* _Trecho selecionado_:
↓↓↓

Está na moda atualmente? “Realmente, estou certo disso”, diz Gubern enfaticamente. “O cinema funciona através de modas, e assim como houve recentemente sobre a Primeira Guerra Mundial há uma certa moda sobre o valor de personagens exemplares, por sua coragem, por sua beleza, por sua tragédia, seja [Alfred] Dreyfus ou Judy Garland…”, afirma ele, em referência ao mais recente filme de Roman Polanski, J’Accuse (2019, ainda sem título em português), que recria o caso Dreyfus, e Judy - Muito além do arco-íris (2019), de Rupert Goold. Um filme, este último, em que o papel da atriz e cantora Judy Garland foi interpretado por Renée Zellweger, indicada ao Oscar nesta edição e principal favorita para obtê-lo depois de ganhar prêmios de prestígio como o Globo de Ouro, concedido pela imprensa estrangeira de Hollywood, e o Bafta, o prêmio da Academia Britânica.

↑↑↑

* _Dados brutos_:
↓↓↓

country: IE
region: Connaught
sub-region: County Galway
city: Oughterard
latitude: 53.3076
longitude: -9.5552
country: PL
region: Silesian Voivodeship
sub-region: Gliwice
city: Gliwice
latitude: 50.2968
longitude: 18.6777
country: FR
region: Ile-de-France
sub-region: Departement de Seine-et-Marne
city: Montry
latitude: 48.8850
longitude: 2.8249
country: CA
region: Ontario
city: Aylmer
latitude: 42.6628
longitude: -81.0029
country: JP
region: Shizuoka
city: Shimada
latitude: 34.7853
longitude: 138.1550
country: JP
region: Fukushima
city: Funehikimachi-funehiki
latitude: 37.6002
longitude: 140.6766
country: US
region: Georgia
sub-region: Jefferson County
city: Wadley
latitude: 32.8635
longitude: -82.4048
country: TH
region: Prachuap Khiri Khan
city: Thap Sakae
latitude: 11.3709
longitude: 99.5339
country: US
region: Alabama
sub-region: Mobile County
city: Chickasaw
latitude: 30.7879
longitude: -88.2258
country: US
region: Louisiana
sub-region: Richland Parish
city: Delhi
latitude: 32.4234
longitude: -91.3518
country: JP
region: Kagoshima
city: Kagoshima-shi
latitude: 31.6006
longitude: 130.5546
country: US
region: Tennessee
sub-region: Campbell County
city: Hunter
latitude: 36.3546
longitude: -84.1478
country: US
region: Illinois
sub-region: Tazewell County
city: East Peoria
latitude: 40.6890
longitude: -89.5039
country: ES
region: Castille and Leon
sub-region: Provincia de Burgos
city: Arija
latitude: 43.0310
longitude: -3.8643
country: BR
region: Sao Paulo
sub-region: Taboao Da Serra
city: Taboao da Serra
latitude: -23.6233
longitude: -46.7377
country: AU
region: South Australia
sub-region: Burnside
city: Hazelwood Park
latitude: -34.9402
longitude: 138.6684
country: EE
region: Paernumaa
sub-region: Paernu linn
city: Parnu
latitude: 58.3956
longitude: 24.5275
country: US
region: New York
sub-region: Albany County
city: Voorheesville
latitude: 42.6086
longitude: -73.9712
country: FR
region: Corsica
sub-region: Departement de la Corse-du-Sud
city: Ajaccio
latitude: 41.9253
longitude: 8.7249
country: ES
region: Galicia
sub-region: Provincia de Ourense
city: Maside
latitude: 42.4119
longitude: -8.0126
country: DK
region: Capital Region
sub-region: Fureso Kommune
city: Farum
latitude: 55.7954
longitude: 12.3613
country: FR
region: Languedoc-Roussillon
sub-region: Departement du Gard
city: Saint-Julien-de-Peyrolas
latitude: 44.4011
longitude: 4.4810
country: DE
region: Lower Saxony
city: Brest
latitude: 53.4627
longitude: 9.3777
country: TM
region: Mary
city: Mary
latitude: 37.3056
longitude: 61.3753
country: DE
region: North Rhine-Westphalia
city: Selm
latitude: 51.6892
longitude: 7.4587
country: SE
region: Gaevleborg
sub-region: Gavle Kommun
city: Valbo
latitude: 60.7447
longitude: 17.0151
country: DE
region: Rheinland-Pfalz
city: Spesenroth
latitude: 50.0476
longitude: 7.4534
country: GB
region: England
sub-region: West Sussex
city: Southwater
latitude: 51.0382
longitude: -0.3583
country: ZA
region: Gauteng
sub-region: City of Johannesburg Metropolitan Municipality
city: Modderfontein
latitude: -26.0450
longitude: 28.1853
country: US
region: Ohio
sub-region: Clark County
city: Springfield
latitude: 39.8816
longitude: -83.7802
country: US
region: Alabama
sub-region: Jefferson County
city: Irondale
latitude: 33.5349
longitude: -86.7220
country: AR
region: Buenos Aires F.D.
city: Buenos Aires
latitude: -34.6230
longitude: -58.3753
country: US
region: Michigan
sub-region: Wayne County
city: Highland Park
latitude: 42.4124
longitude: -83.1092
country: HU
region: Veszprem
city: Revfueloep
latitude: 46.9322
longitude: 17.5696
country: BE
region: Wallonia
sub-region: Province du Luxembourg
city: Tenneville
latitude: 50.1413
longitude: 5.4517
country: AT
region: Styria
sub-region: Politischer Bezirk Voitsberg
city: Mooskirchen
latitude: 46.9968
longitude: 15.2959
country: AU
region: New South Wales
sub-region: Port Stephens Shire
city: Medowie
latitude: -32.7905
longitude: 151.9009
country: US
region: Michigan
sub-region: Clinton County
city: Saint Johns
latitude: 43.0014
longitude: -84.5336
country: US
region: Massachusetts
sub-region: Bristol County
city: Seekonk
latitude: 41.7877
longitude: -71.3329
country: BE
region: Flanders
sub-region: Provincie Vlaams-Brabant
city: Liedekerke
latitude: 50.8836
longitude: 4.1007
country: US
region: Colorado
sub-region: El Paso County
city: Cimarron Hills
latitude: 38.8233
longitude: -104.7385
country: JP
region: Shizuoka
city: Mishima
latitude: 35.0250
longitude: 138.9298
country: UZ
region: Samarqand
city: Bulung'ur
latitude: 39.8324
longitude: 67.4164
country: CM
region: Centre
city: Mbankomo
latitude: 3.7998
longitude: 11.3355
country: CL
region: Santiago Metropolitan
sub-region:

↑↑↑

* _Tarefa proposta 1_: Extraia do trecho sobre modas no cinema a parte que se inicia nas palavras que contêm “Está na moda” e vai até “da Academia Britânica.”.
* _Tarefa proposta 2_:
Responda com base no trecho sobre modas no cinema:
(a) Quem interpreta Judy Garland em Judy - Muito além do arco-íris?
(b) Que caso o filme J’Accuse recria?
(c) Que prêmios de prestígio a intérprete de Judy Garland já ganhou?
* _Tarefa proposta 3_: Prossiga com o trecho sobre modas no cinema a partir do ponto em que ele termina.
As linhas não têm nenhum papel nesta atividade.

* _Resposta do exercício 1_:
Está na moda atualmente? “Realmente, estou certo disso”, diz Gubern enfaticamente. “O cinema funciona através de modas, e assim como houve recentemente sobre a Primeira Guerra Mundial há uma certa moda sobre o valor de personagens exemplares, por sua coragem, por sua beleza, por sua tragédia, seja [Alfred] Dreyfus ou Judy Garland…”, afirma ele, em referência ao mais recente filme de Roman Polanski, J’Accuse (2019, ainda sem título em português), que recria o caso Dreyfus, e Judy - Muito além do arco-íris (2019), de Rupert Goold. Um filme, este último, em que o papel da atriz e cantora Judy Garland foi interpretado por Renée Zellweger, indicada ao Oscar nesta edição e principal favorita para obtê-lo depois de ganhar prêmios de prestígio como o Globo de Ouro, concedido pela imprensa estrangeira de Hollywood, e o Bafta, o prêmio da Academia Britânica.

* _Resposta do exercício 2_:
(a) Renée Zellweger.
(b) O caso Dreyfus.
(c) O Globo de Ouro e o Bafta.

* _Resposta do exercício 3_:
“Não é por ter uma referência ao interpretar um personagem conhecido que você fica mais seguro, pelo contrário, acho que o risco é maior”, diz o ator espanhol Karra Elejalde, indicado na última edição do prêmio Goya por sua interpretação de Miguel de Unamuno no filme Mientras Dure la Guerra, de Alejandro Amenábar. E ele afirma que são dois tipos muito diferentes de papéis, cada um com seus riscos. “Quando você precisa criar um personagem do nada, é necessário criá-lo, e como você não tem referências existe essa liberdade, mas há também o esforço de elaborar algo que não existe, e quando você precisa criar um personagem que já existe é necessário recriá-lo. Para ter essa capacidade de imitador é preciso estudar o personagem que viveu”, acrescenta Elejalde (Vitória, País Basco, 59 anos), que ressalta que em sua vida ele criou muito mais personagens fictícios do que reais.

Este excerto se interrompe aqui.